By Amira Hass
In one of the alarming news items of the past week, it was reported that Israel has green-lighted the transfer of 1,000 rifles from Jordan to the security forces loyal to Palestinian Authority Chairman Mahmoud Abbas.
This is not the first time Israel has permitted the transfer of weapons and security equipment to Abbas’ forces. The alarming thing about this report is that Abbas and his circles continue to cling to the illusion that the failure in the Gaza Strip was purely military. Equally alarming is Fatah’s determination to do what Israel and the United States expect (and which it failed to do in Gaza): Fight Hamas.
And there have been several other disturbing news items in recent days: Once again Israeli representatives are permitted to talk with official Palestinian representatives abroad; Prime Minister Ehud Olmert and Abbas will meet again in the near future, this time in Jericho; civil coordination between Israel and the PA has been renewed; and at the Muqata in Ramallah a new American-Palestinian business project has been launched after President George W. Bush approved a loan of $228 million for small and medium-sized Palestinian businesses to improve the Palestinians’ living standard. "The United States is committed to strengthening the Palestinian economy … as an important step toward a peaceful and independent Palestinian state," declared the official July 27 State Department announcement. Why are these news items worrying? Because they show that things have gone back to the way they were – that is, to the style of "managing the occupation" that reigned between 1994 and 2001, into which the Fatah movement integrated well. Now, as then, there is a Palestinian government (the legality of which is temporary and shaky) acceptable to Israel and the West; talks are supposedly taking place; the occupation continues; and the Palestinians are quarreling. Didn’t this all lead to the second uprising?

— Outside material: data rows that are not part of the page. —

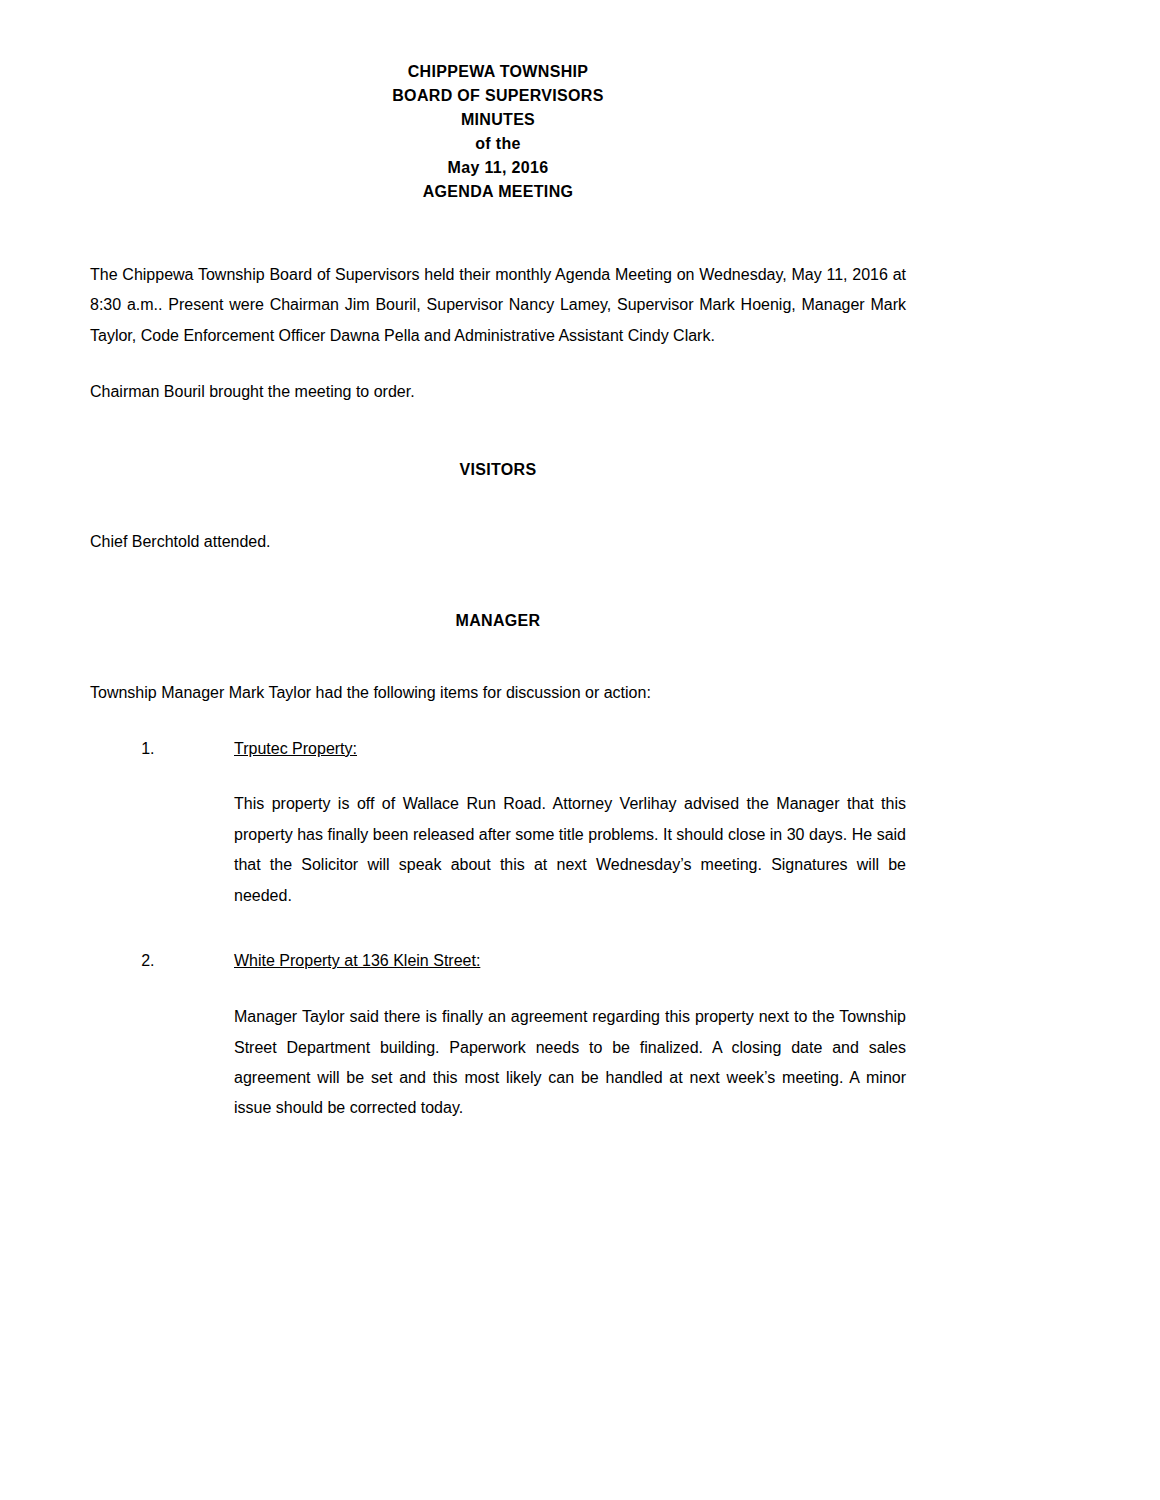CHIPPEWA TOWNSHIP
BOARD OF SUPERVISORS
MINUTES
of the
May 11, 2016
AGENDA MEETING
The Chippewa Township Board of Supervisors held their monthly Agenda Meeting on Wednesday, May 11, 2016 at 8:30 a.m.. Present were Chairman Jim Bouril, Supervisor Nancy Lamey, Supervisor Mark Hoenig, Manager Mark Taylor, Code Enforcement Officer Dawna Pella and Administrative Assistant Cindy Clark.
Chairman Bouril brought the meeting to order.
VISITORS
Chief Berchtold attended.
MANAGER
Township Manager Mark Taylor had the following items for discussion or action:
1. Trputec Property:
This property is off of Wallace Run Road. Attorney Verlihay advised the Manager that this property has finally been released after some title problems. It should close in 30 days. He said that the Solicitor will speak about this at next Wednesday’s meeting. Signatures will be needed.
2. White Property at 136 Klein Street:
Manager Taylor said there is finally an agreement regarding this property next to the Township Street Department building. Paperwork needs to be finalized. A closing date and sales agreement will be set and this most likely can be handled at next week’s meeting. A minor issue should be corrected today.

It is not a Fatah man who heads the Palestinian government in Ramallah, but the spirit of Fatah as a ruling movement that continues to prevail – and with it, what made large portions of the public fed up with the movement. For example, Yasser Arafat unnecessarily inflated his security forces with people from poor families and from refugee families, with the aim of creating a large group of loyalists under his aegis in return for a meager but vital wage. Arafat hoped this would perpetuate their political support for his movement with no connection to his political impotence vis-a-vis the Israeli colonization and the policy of closure and separation.
The failure of this tactic became clear in the 2006 elections. The American and Israeli reliance on "bolstering Abbas’ security mechanisms" shows that Arafat’s logic is continuing to guide the three leaders who see the Palestinian people as the object of all kinds of "gestures" – even in the form of salaries for superfluous security people.
It is as though life under the Israeli occupation is not the main reason for the Palestinians’ distress but rather "poverty" that appears to have materialized out of the blue.
Under the auspices of what is called "the peace process" between 1994 and 2001, and under the mantra of "strengthening the Palestinian economy will advance peace," many of the senior Fatah people and their circles hastened to make their personal fortunes. This might have been legitimate, of course, had the economic situation of a considerable part of the inhabitants of the occupied territories not become worse because of the Israeli restrictions on movement and had it not been a matter of money found for them in the coffers of Arafat and the Palestine Liberation Organization, or in shadier ways.
All too often there was a direct correlation between the newly rich Palestinian’s ties to members of a Palestinian security force and the latter’s ties to the Israeli Shin Bet security service or senior people in Israel. Closeness of this kind (to senior Fatah members and the Shin Bet) provided movement permits, ensured "family reunification," and so on. These and other kinds of occupation-dependent protectionism led the Palestinians to make a connection between "the peace process" and corruption.
The failures of 2006 and 2007 have not produced any proof, yet, that Fatah has learned the lesson. It has not distanced itself from protectionism and the system by which those close to the right people have convenient opportunities to get richer – in a sea of impoverishment.